ガラパゴス通信リターンズ

3文社会学者の駄文サイト。故あってお引越しです。今後ともよろしく。

民族の祭典

2008-08-26 07:14:13 | Weblog
 日本人は異常にオリンピックが好き。時差が7時間あったアテネの時でさえ、ヨーロッパの人たちの2倍オリンピックの中継をみていたそうです。1932年のロサンゼルスオリンピックで日本は、「実感放送」という奇妙なことをやっています。現場からの中継ではなく、スタジオに帰ったアナウンサーがその日の競技の模様を再現したものです。これが海外のラジオ局がオリンピックを中継し最初のケースだそうです。

 何故日本はオリンピックの中継にこの時力を入れたのか。1932年は満州事変の翌年。孤立した日本政府はオリンピックを宣伝材料に使うことを思いつき、選手団の強化につとめます。その結果日本選手団は水泳を中心に華々しい勝利を収めています。馬術のバロン西の金メダルもこの大会。そして文部省は選手にフェアプレーに徹するよう指導します。日本に対する好印象を世界に与えるためです。日本選手のフェアプレー精神はしばしば賞賛の対象となりますが、その起源が邪悪な侵略戦争を糊塗するところにあったというのは皮肉なことです。

 五輪といいますが、戦前のオリンピックは欧州とアメリカのもの。1.5輪でしかありません。つまり五輪は「文明」国の祭典。そこで存在感を誇示して、満州侵略が「文明」的なものであることを当時の日本は世界に訴えたかったのでしょう。東京オリンピックは戦後復興をとげた日本が先進国の仲間入りをしたことを世界に誇示するイベントでした。日本人のオリンピック好きは、様々な国を文明/半開/未開に区別し、本来平等であるはずの諸民族を等級化する意識と深いつながりをもつものであるといえます。

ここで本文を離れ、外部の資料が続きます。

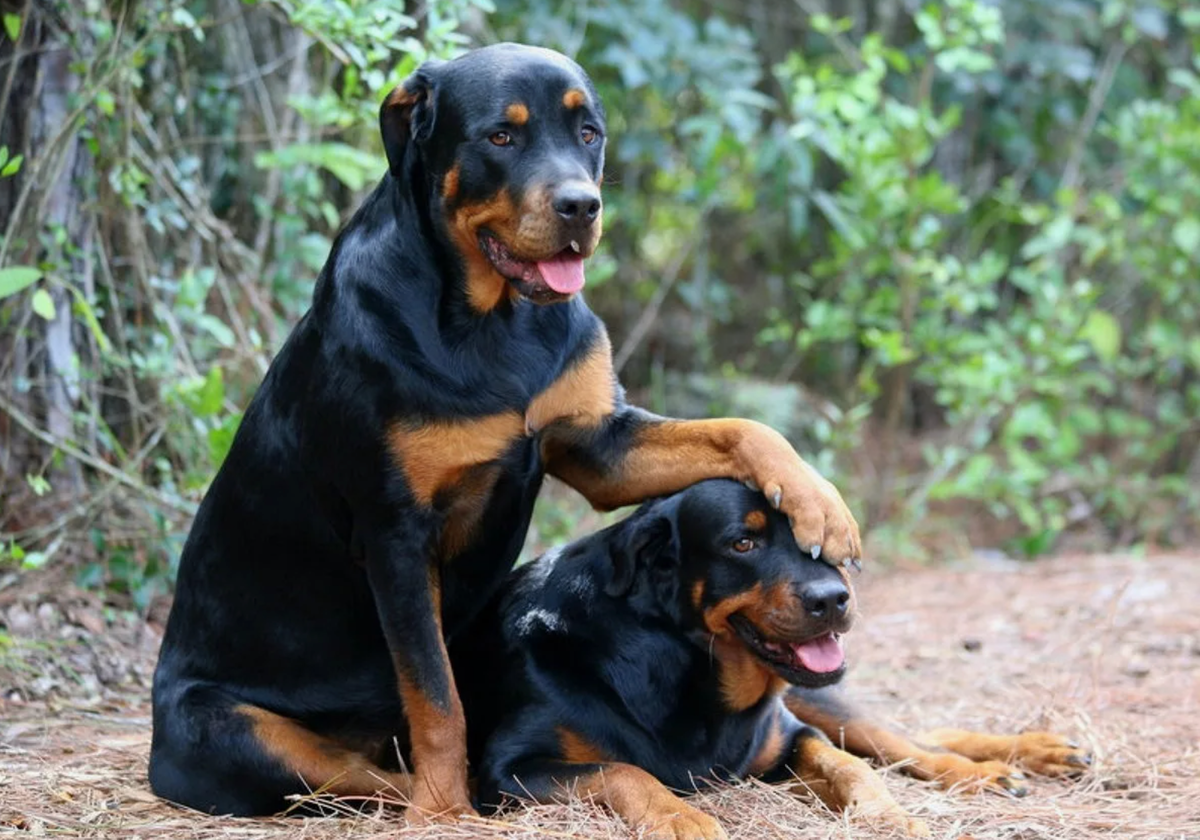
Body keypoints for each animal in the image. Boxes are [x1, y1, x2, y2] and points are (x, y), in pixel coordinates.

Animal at [150, 44, 864, 820]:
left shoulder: (598, 444)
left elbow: (742, 427)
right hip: (242, 734)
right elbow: (436, 695)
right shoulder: (397, 534)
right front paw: (443, 811)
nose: (581, 205)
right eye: (500, 137)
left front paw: (819, 502)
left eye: (589, 133)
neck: (495, 323)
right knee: (355, 770)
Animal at [453, 480, 1094, 840]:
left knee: (906, 742)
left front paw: (885, 816)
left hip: (818, 696)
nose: (833, 599)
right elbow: (622, 770)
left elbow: (849, 765)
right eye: (744, 542)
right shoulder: (507, 772)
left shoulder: (789, 734)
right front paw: (681, 818)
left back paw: (1011, 761)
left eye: (824, 543)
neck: (683, 666)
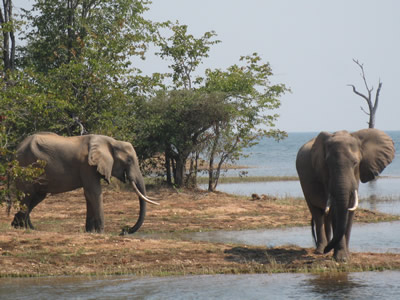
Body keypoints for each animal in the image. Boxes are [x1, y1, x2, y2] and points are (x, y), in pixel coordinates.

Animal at [11, 132, 158, 233]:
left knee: (35, 197)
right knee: (27, 196)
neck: (112, 142)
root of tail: (17, 148)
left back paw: (24, 227)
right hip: (25, 165)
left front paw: (90, 232)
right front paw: (101, 232)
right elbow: (94, 192)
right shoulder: (87, 166)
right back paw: (21, 227)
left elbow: (89, 195)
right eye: (129, 160)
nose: (124, 230)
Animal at [296, 128, 396, 260]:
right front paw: (341, 258)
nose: (327, 248)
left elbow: (350, 209)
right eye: (327, 164)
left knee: (326, 215)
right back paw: (321, 250)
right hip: (304, 184)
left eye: (355, 163)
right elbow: (336, 211)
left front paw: (346, 256)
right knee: (317, 213)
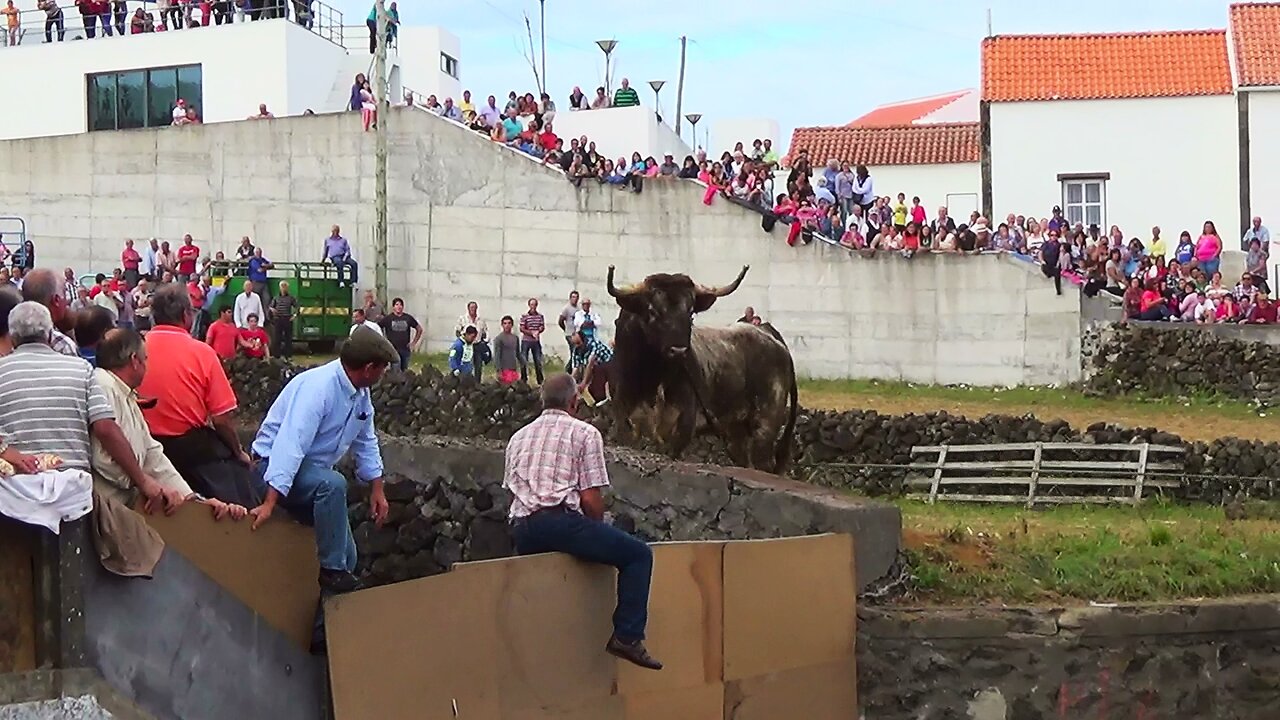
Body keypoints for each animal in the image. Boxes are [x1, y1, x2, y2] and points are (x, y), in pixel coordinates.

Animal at [601, 263, 798, 471]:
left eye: (690, 313)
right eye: (652, 311)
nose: (679, 350)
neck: (652, 376)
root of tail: (774, 339)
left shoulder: (681, 428)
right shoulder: (626, 423)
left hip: (766, 424)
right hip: (735, 433)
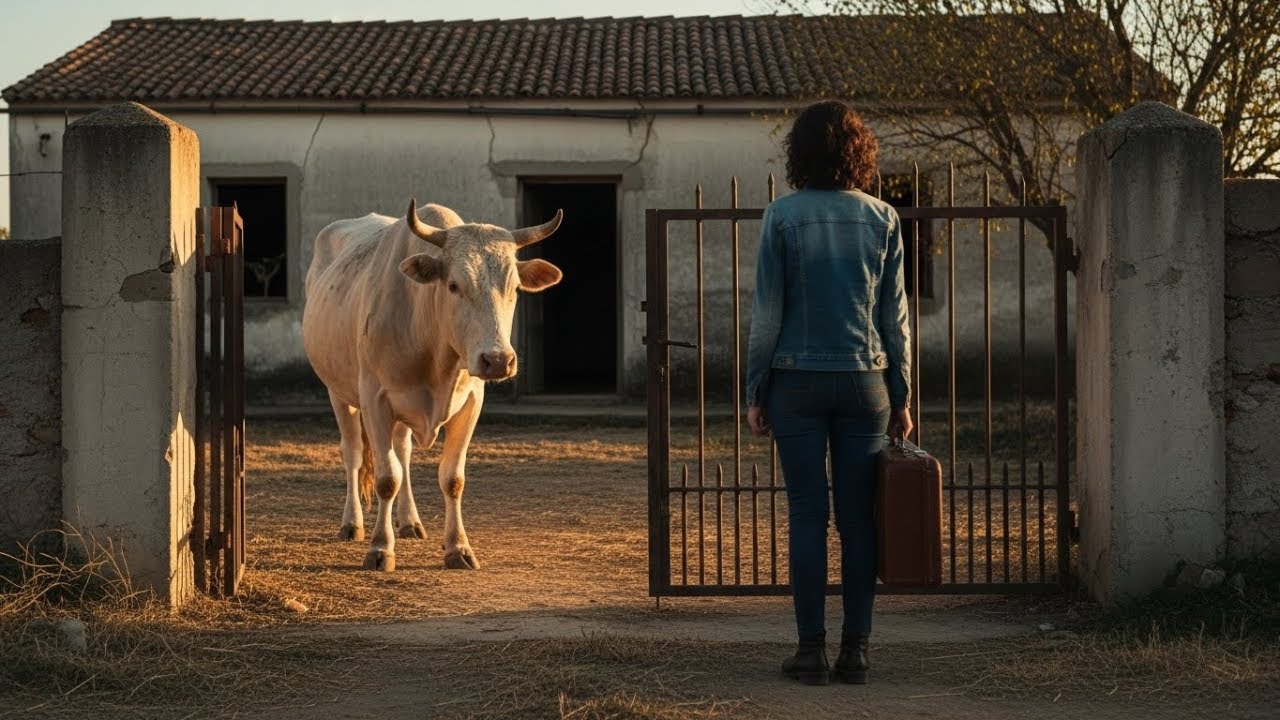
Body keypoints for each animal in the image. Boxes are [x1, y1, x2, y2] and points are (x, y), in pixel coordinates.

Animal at [302, 200, 563, 571]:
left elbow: (452, 478)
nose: (498, 360)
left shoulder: (471, 402)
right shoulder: (375, 401)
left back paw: (409, 522)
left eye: (514, 288)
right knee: (353, 452)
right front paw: (380, 549)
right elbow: (386, 478)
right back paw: (352, 523)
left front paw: (458, 548)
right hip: (338, 392)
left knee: (403, 453)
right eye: (453, 285)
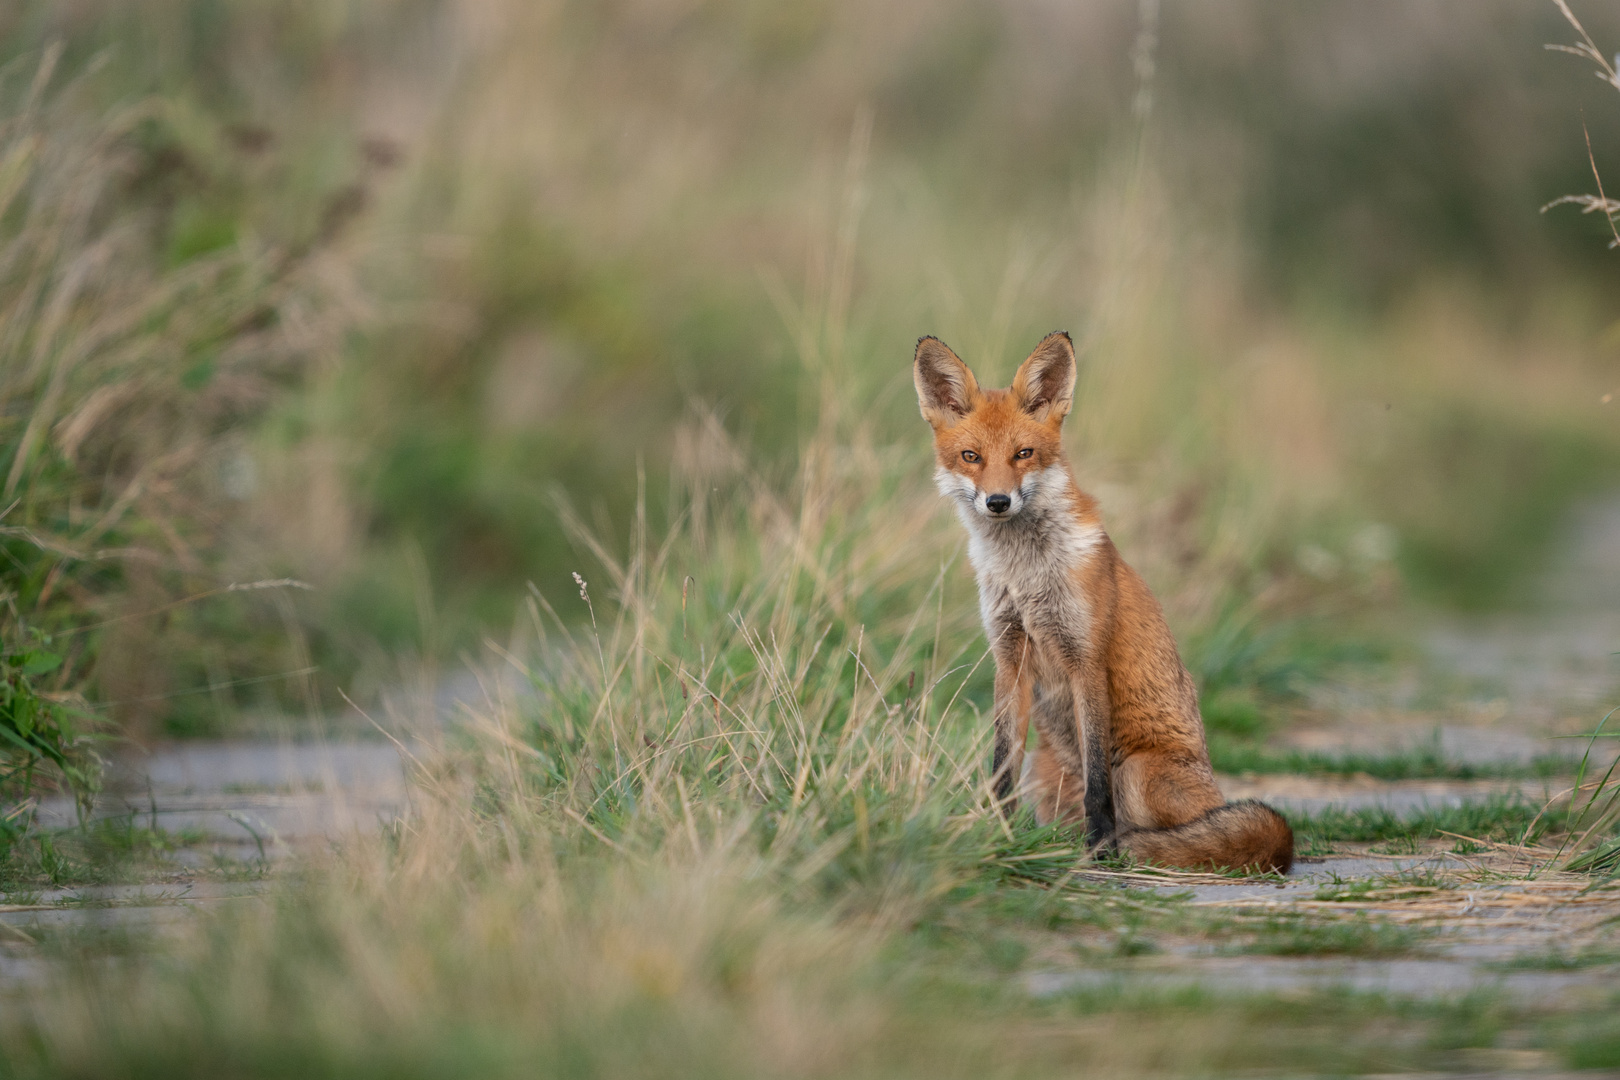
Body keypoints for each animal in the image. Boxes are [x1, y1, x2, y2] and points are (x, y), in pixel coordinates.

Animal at [920, 333, 1296, 874]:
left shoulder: (1087, 659)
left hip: (1138, 772)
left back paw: (1127, 847)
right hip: (1045, 770)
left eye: (1023, 453)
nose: (997, 502)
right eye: (971, 456)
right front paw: (998, 833)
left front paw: (1100, 851)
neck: (1025, 575)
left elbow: (1097, 783)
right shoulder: (1009, 658)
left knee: (1174, 831)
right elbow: (999, 767)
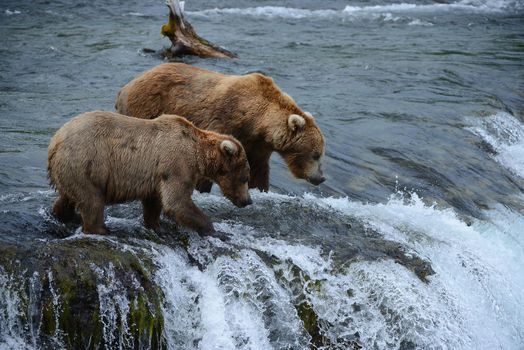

 経済発展をとげ、「半開」から「文明」の段階に参入したことを証するイベントとしてオリンピックを利用した点で、日中韓は共通しています。日本が韓国に負けた時の日本人のヒステリックな反応は、韓国人の手によって日本が「半開」の地位に引きずり下ろされたという恐怖感のあらわれのようにみえます。そして韓国人の過剰な歓喜のなかには、その反対の心理をみることができるでしょう。